No me lo notarán quienes tratan conmigo de manera habitual. No es de esas emociones que salten a la vista. Más bien es de aquellas que se agarran al corazón y lo oprimen a ratos, solo a ratos.

Me asalta especialmente cuando me asomo a las redes sociales, ese ágora de locos al que solo me atrevo a entrar como mera observadora. Me arrepiento en ocasiones. También cuando escucho tertulias y debates con ínfulas de duelos de mentes lúcidas y culos pelados. Lo mismo, punzada que va.

Y es que todo es absurdo.
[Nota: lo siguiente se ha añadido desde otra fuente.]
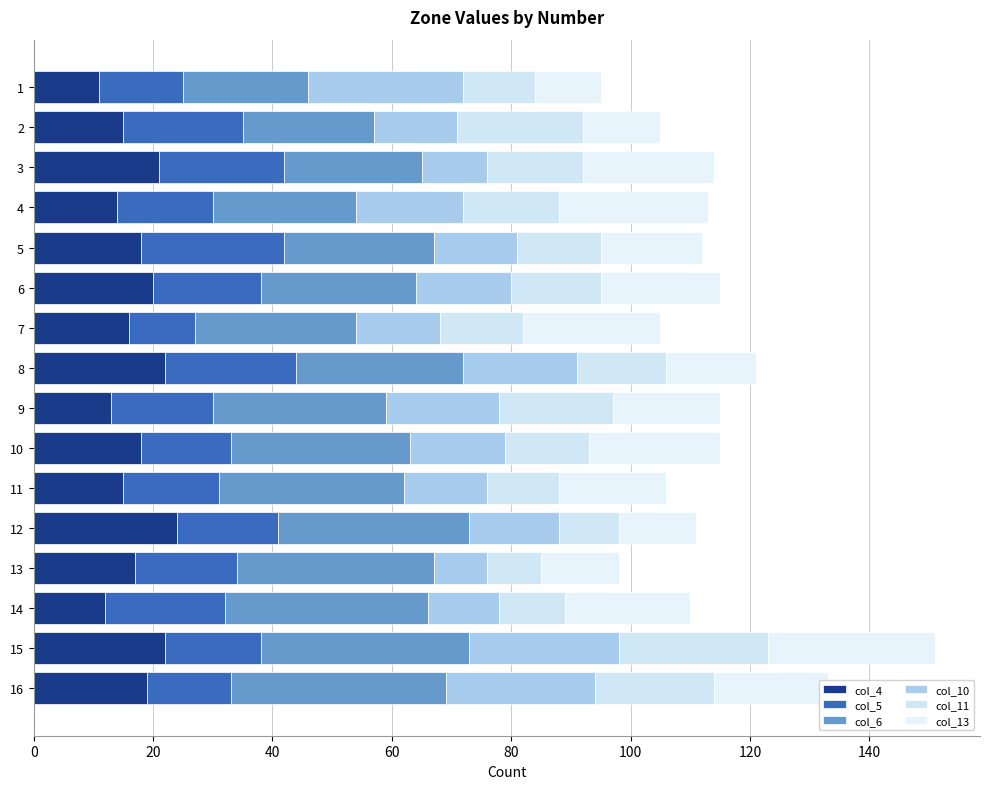

How many data points does each series have?

16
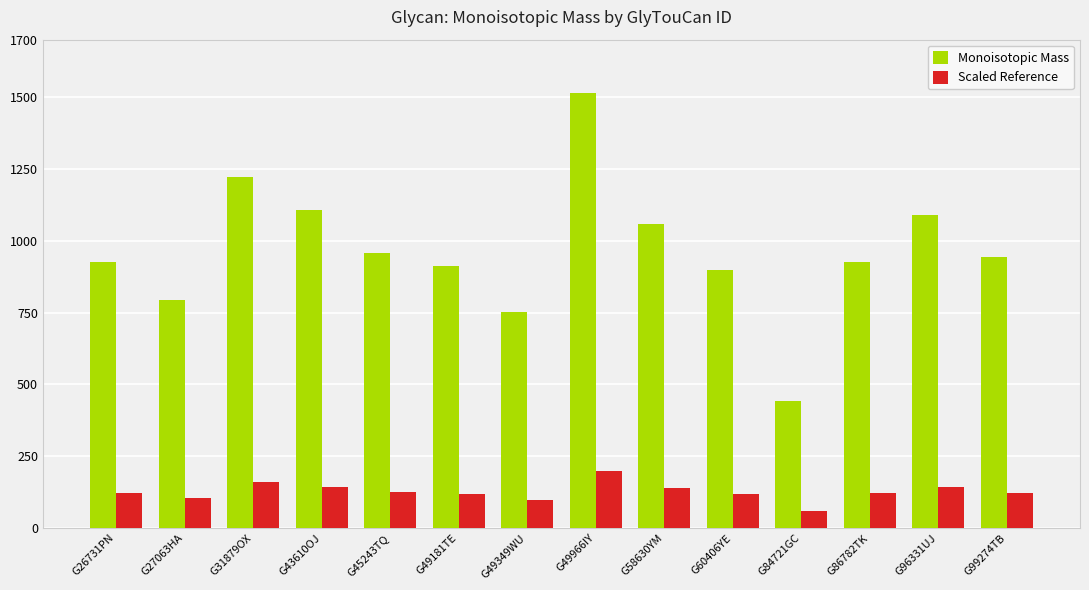

What position from the left is G31879OX?

3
Cada detalle, cada anécdota, incluso, genera un sinfín de defensores y detractores cargados de argumentos siempre inamovibles. Todos en posesión de la verdad y superiores moralmente al parecer al que discrepa. O duda, incluso. Ese es mi pesar: el descrédito que hoy en día sufre la duda.

Me maravillan todos aquellos que ya en el minuto número uno tienen una opinión formada de cualquier asunto, por complejo que sea. El forofismo ideológico suele ayudar a tales posicionamientos exprés, pues omite cualquier escala de grises del planteamiento y permite incluso traspasar la línea roja de la intolerancia y todos esos -ismos ‘chungos’ contra los que no pocos se han dejado la vida a lo largo de la historia.
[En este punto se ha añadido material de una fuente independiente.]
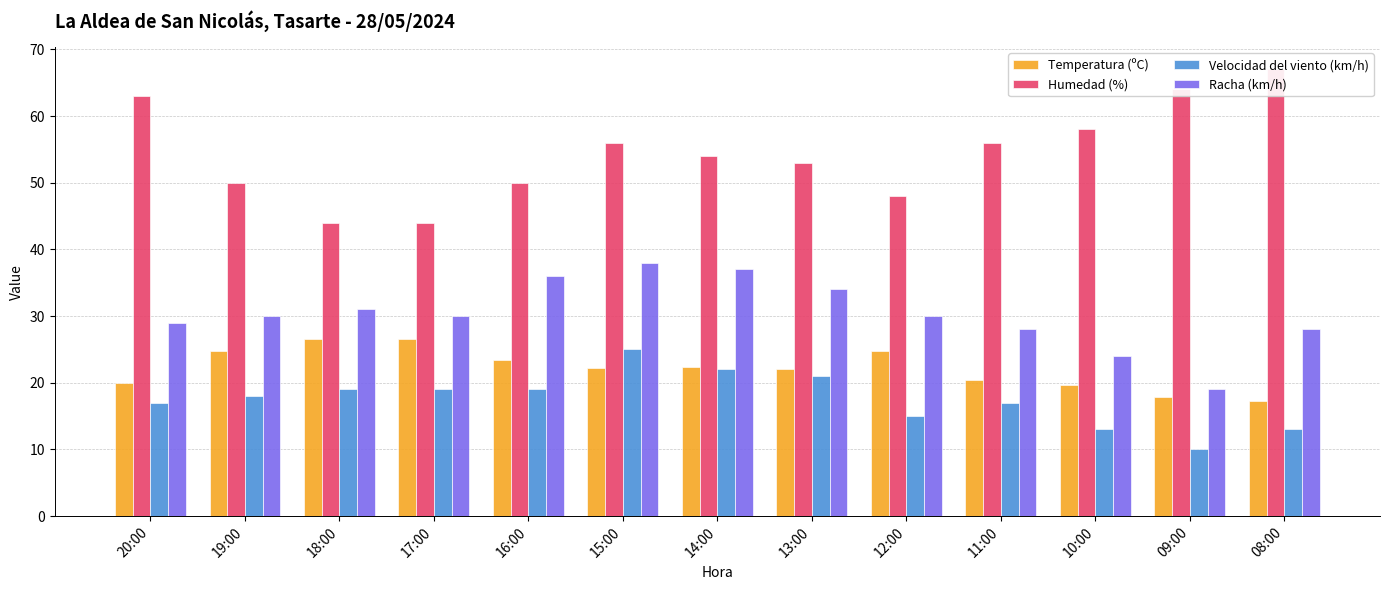

What is the difference between the second highest and minimum values in the Racha (km/h) series?

18.0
Lo siento, por ahí no paso. Yo me apeo de esta corriente acelerada de interesados juicios sumarísimos que, a la postre, se lleva por delante cualquier atisbo de humanidad que como sociedad puede que nos quede.

Estoy triste. Veo como un hombre roto de dolor por perder un hijo se abraza a otro al que le culpan de una masacre solo por profesar una religión. Veo como hay quien desde el valiente anonimato insulta a ese padre hundido por un gesto, un simple gesto que, afirma, le alivia la pena infinita. Y ahí sí se me encoge el estómago y me arde la garganta. Y dudo. Y confío en que sean minoría los que odian. Y vuelvo a dudar. Y a la vez confío porque también sobran razones. Yse me escapa una sonrisa que mitiga la tristeza. Y vuelta a empezar.